CONSIGNA:
Transcribe literalmente el pasaje del fragmento proporcionado que va entre "Al observar el" y "cultura nos venza.", ambos incluidos.

FRAGMENTO PROPORCIONADO:

Paz en tiempos peligrosos

“Pero tened esto presente: que en los últimos días vendrán tiempos difíciles.”
2 Timoteo 3:1

Pablo le dijo a Timoteo que “en los últimos días vendrían tiempos peligrosos” (2 Timoteo 3:1). La palabra peligroso es chalepos En griego, la palabra conlleva la idea de ser difícil, peligroso, difícil de manejar o salvaje. Esta misma palabra se usa para describir a dos hombres poseídos por demonios que vivían en las tumbas y eran sumamente feroces (Mateo 8:28). Esto nos recuerda lo que Pablo escribió en 1 Timoteo 4:1: “Ahora bien, el Espíritu dice claramente que en los últimos tiempos algunos se apartarán de la fe, prestando atención a espíritus engañadores y doctrinas de demonios”.”

Luego describe estos últimos días como un tiempo en el que “los hombres serán egoístas, amantes del dinero, jactanciosos, orgullosos, blasfemos, desobedientes a los padres, ingratos, impíos, sin afecto natural, implacables, calumniadores, sin dominio propio, crueles, enemigos de lo bueno, traidores, impulsivos, arrogantes, amantes de los placeres más que de Dios, que tendrán apariencia de piedad, pero negarán su eficacia” (2 Timoteo 3:2-4).

Al observar el mundo que nos rodea, no es difícil creer que vivimos en los últimos tiempos. ¡Las mismas cosas que describe Pablo describen nuestra cultura a la perfección! Al pensar en todo esto, es fácil que nuestros corazones se sientan abrumados y angustiados. Pero las palabras del Señor Jesús deberían brindarnos gran consuelo, pues declaró: “Estas cosas les he dicho para que en mí tengan paz. En el mundo tendrán aflicción; pero ¡ánimo!, yo he vencido al mundo” (Juan 16:33).

Como el Gran Vencedor, Él desea que tú y yo seamos vencedores y no que nuestra cultura nos venza.

Sería fácil dejar que el caos y la confusión de nuestra cultura se apoderaran de nuestras mentes y corazones. Timoteo también se sentía tímido y temeroso cuando era joven y buscaba vivir para el Señor. Pablo le recordaba que, como cristianos, no se nos ha dado “un espíritu de temor, sino de poder, de amor y de dominio propio” (2 Timoteo 1:7).

Lo más destacado de hoy:
Es una gran bendición para el creyente tener un corazón regido por la paz de Cristo en medio de un mundo de caos.

[Datos almacenados]

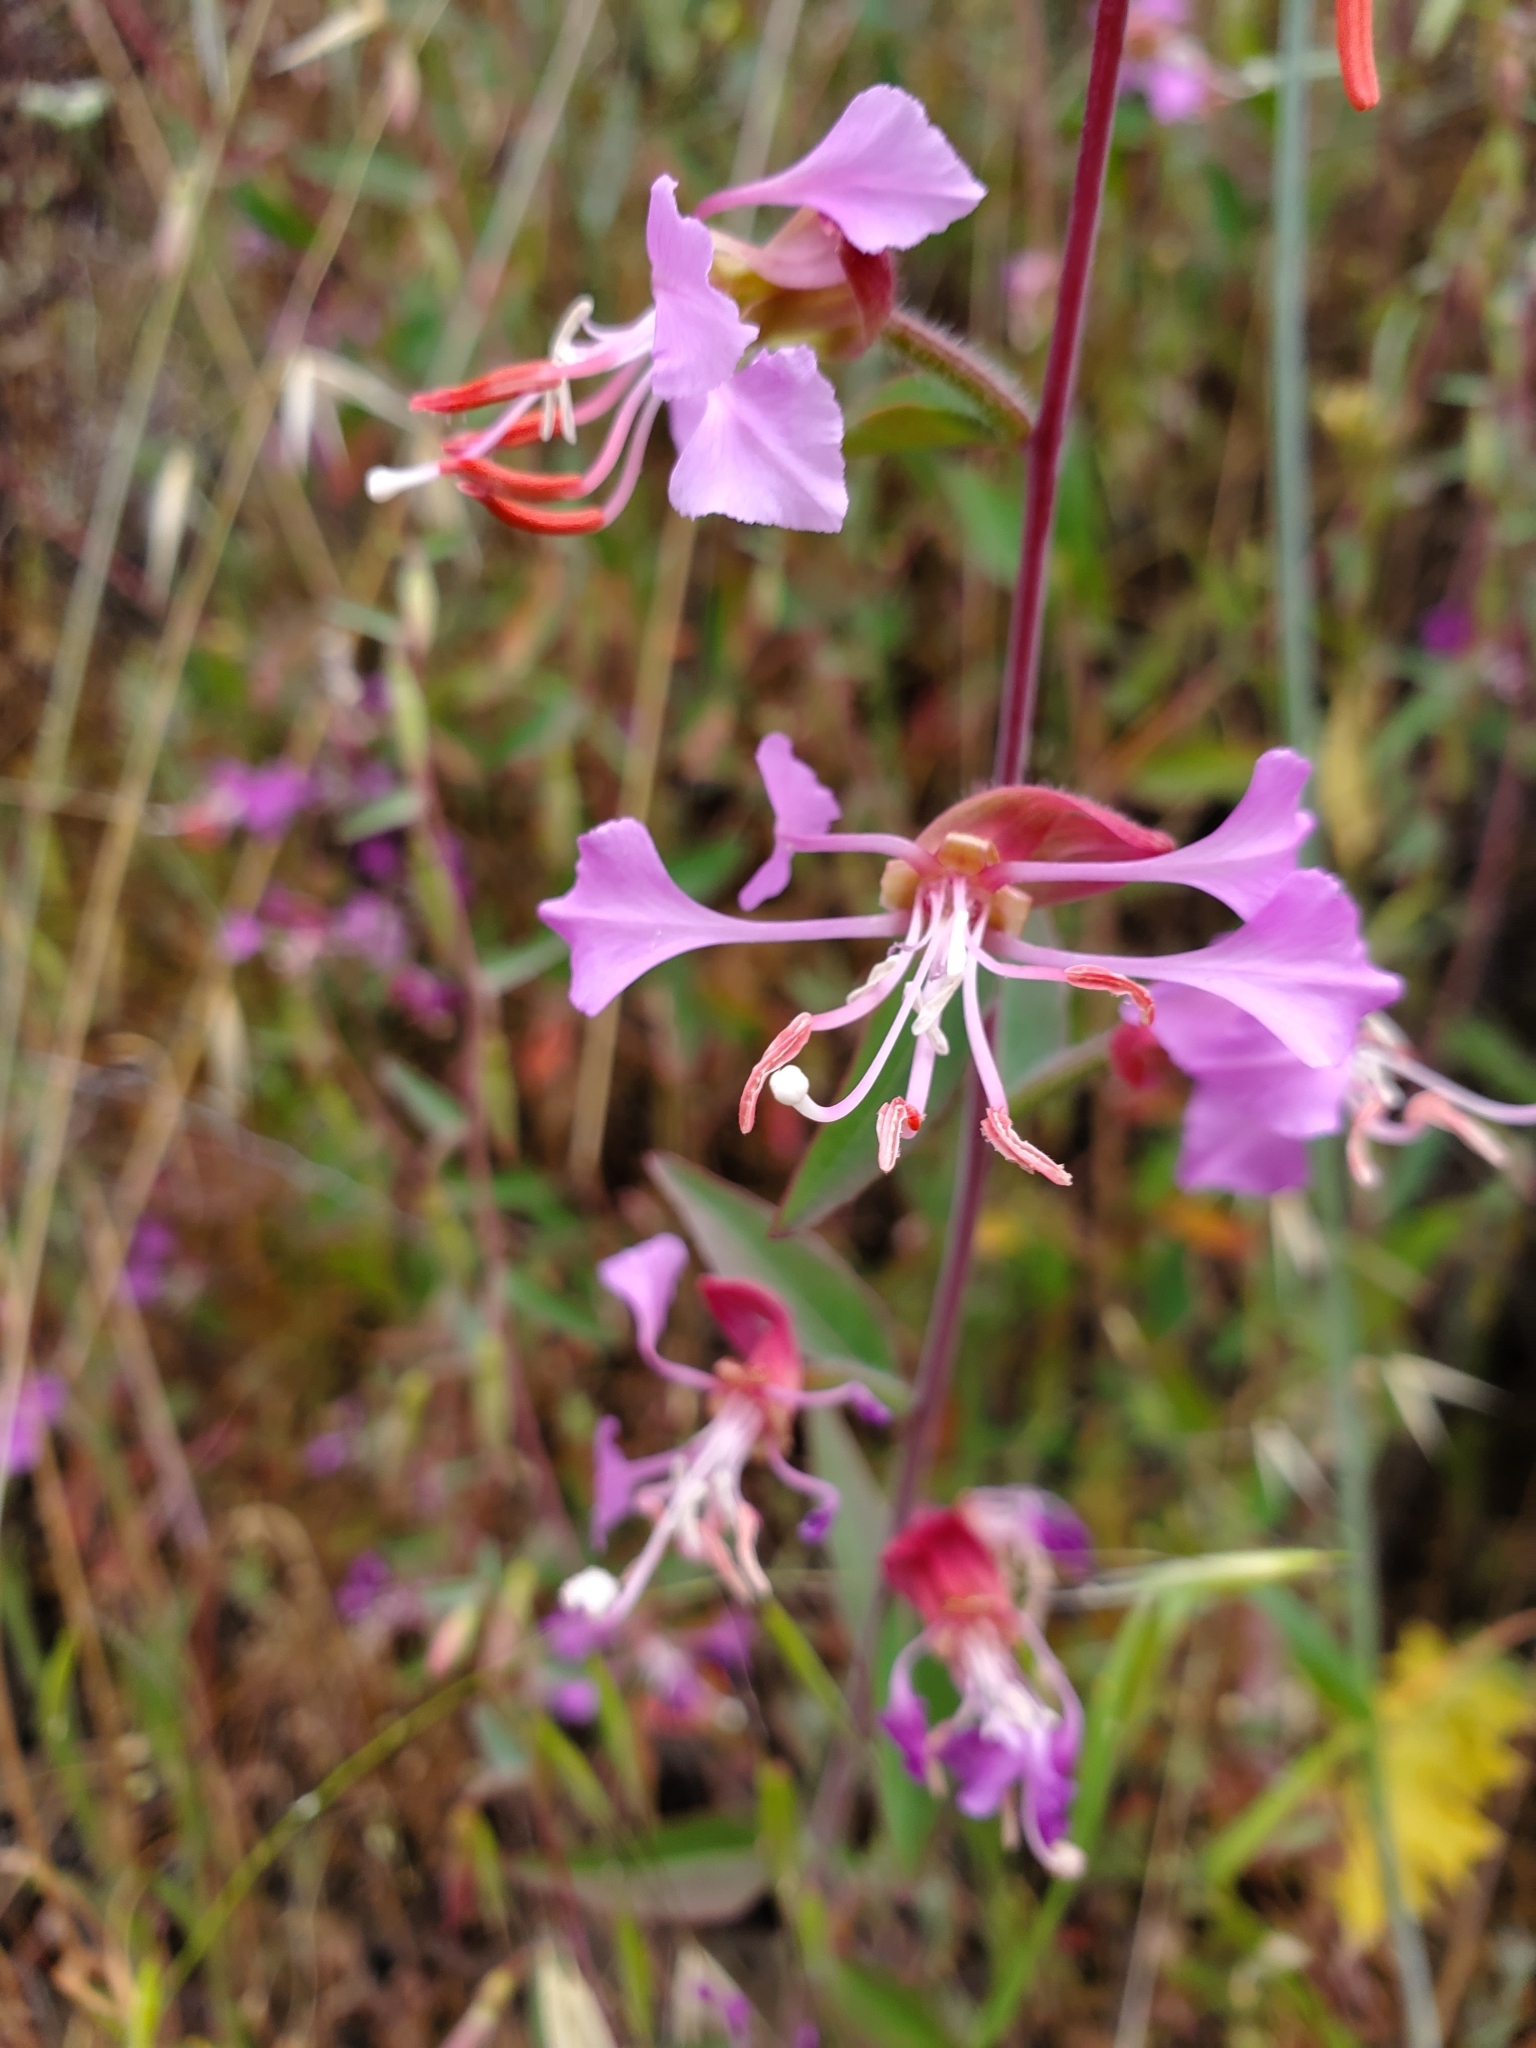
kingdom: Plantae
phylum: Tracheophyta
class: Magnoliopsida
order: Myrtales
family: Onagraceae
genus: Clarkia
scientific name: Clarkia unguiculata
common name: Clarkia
---
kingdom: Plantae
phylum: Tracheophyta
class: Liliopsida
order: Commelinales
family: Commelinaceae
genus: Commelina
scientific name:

RESPUESTA ESCRITA:
Al observar el mundo que nos rodea, no es difícil creer que vivimos en los últimos tiempos. ¡Las mismas cosas que describe Pablo describen nuestra cultura a la perfección! Al pensar en todo esto, es fácil que nuestros corazones se sientan abrumados y angustiados. Pero las palabras del Señor Jesús deberían brindarnos gran consuelo, pues declaró: “Estas cosas les he dicho para que en mí tengan paz. En el mundo tendrán aflicción; pero ¡ánimo!, yo he vencido al mundo” (Juan 16:33).

Como el Gran Vencedor, Él desea que tú y yo seamos vencedores y no que nuestra cultura nos venza.